··· DATA TO USE ···

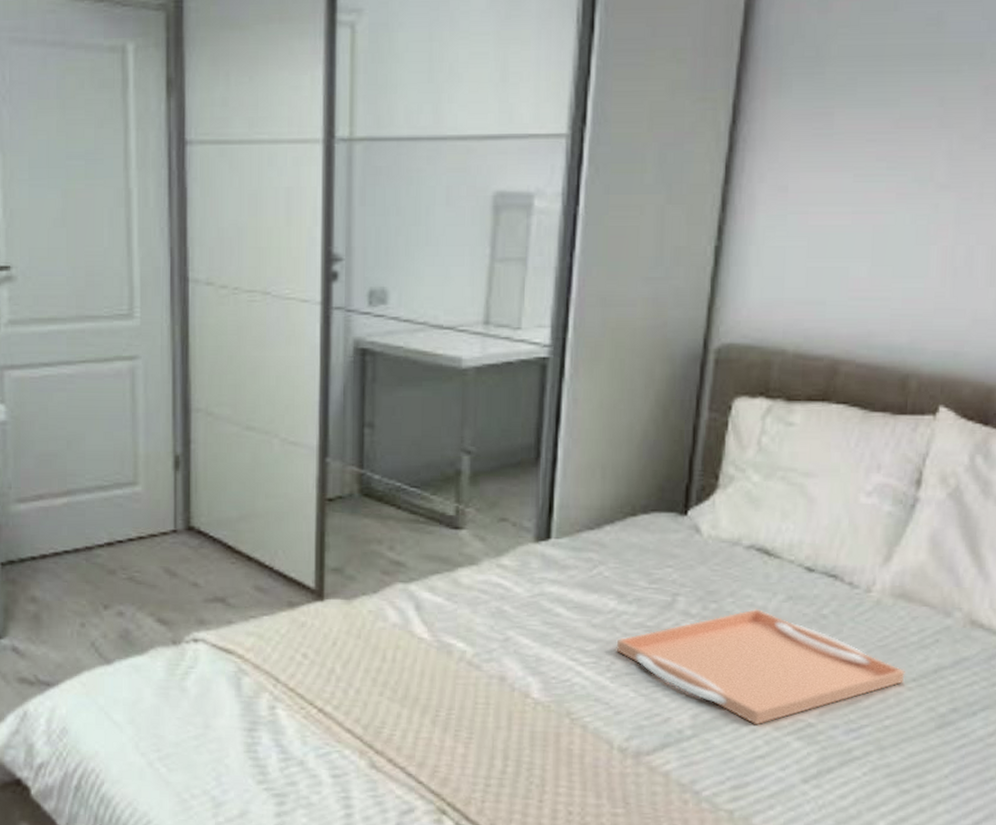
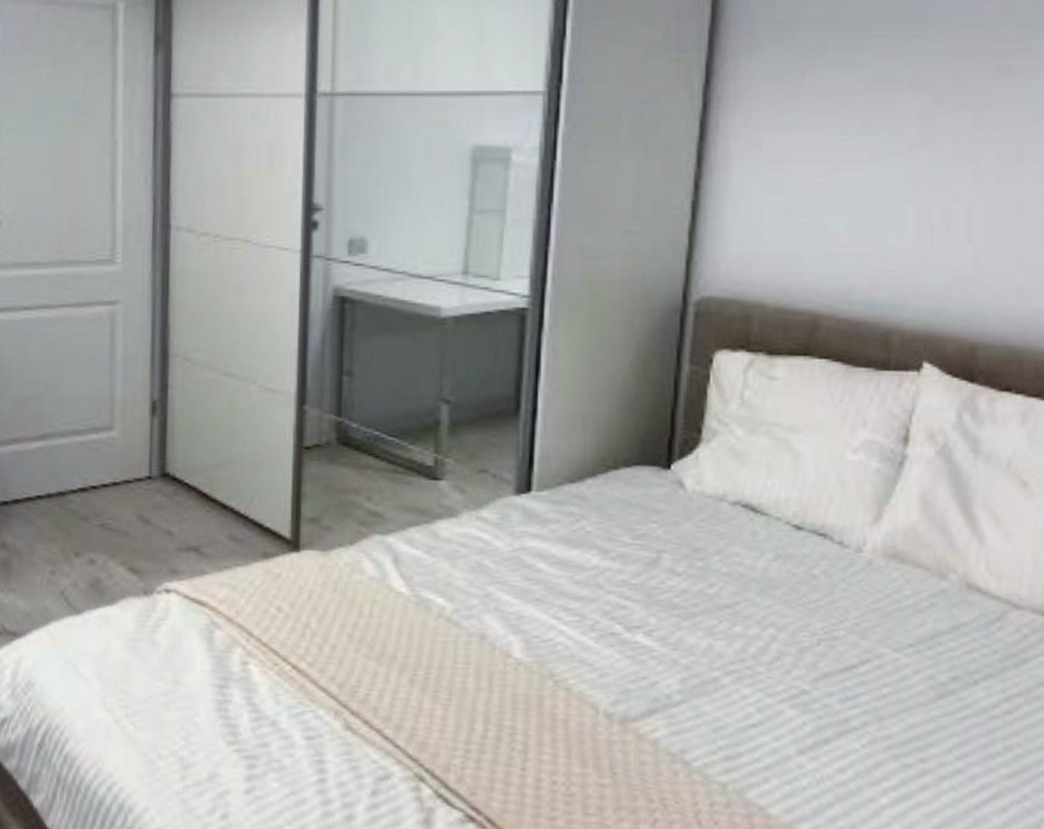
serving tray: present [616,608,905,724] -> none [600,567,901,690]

···
··· DATA TO USE ···

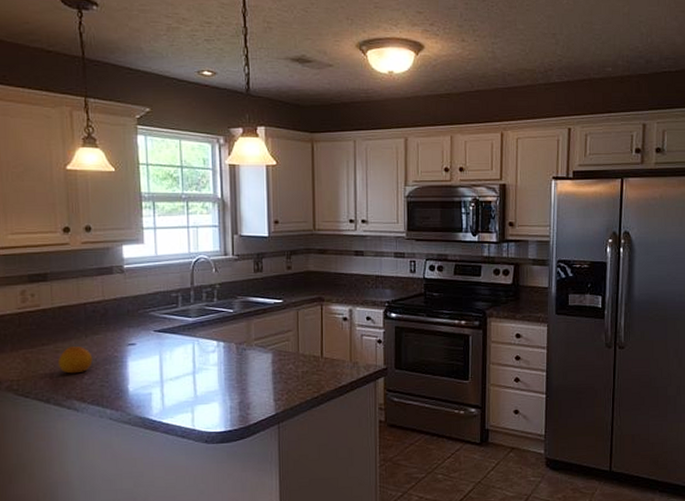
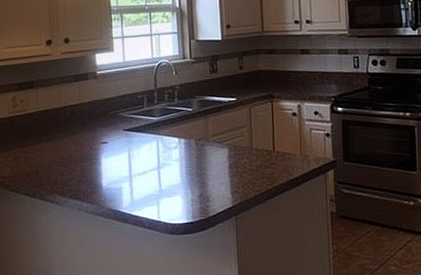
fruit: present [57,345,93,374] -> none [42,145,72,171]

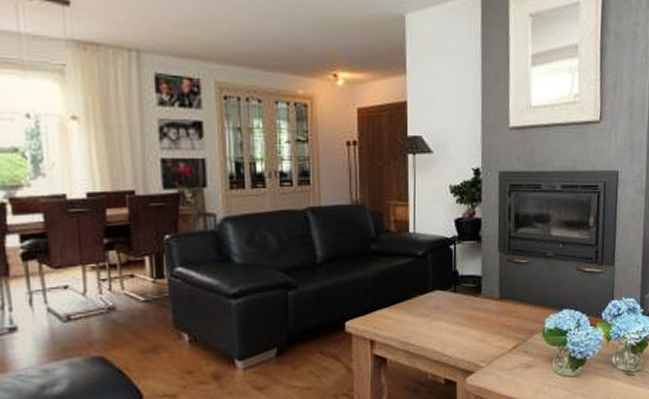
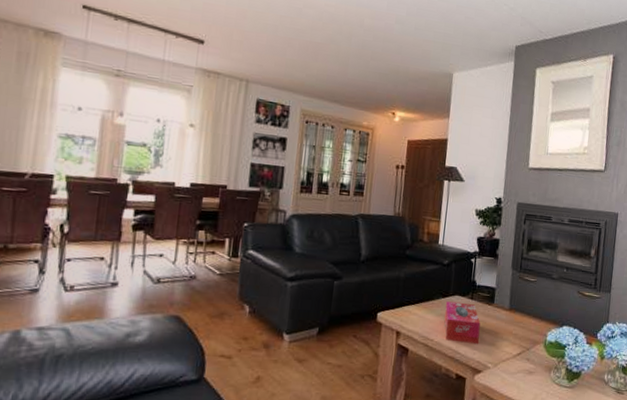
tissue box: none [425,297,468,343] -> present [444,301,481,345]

···
··· DATA TO USE ···

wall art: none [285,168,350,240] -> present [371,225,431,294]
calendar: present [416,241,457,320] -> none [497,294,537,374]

···

Look in the material above for the line with "wall art: none" and the line with "calendar: present [416,241,457,320]", and transcribe exactly those lines and all lines between them, nothing more.

wall art: none [285,168,350,240] -> present [371,225,431,294]
calendar: present [416,241,457,320] -> none [497,294,537,374]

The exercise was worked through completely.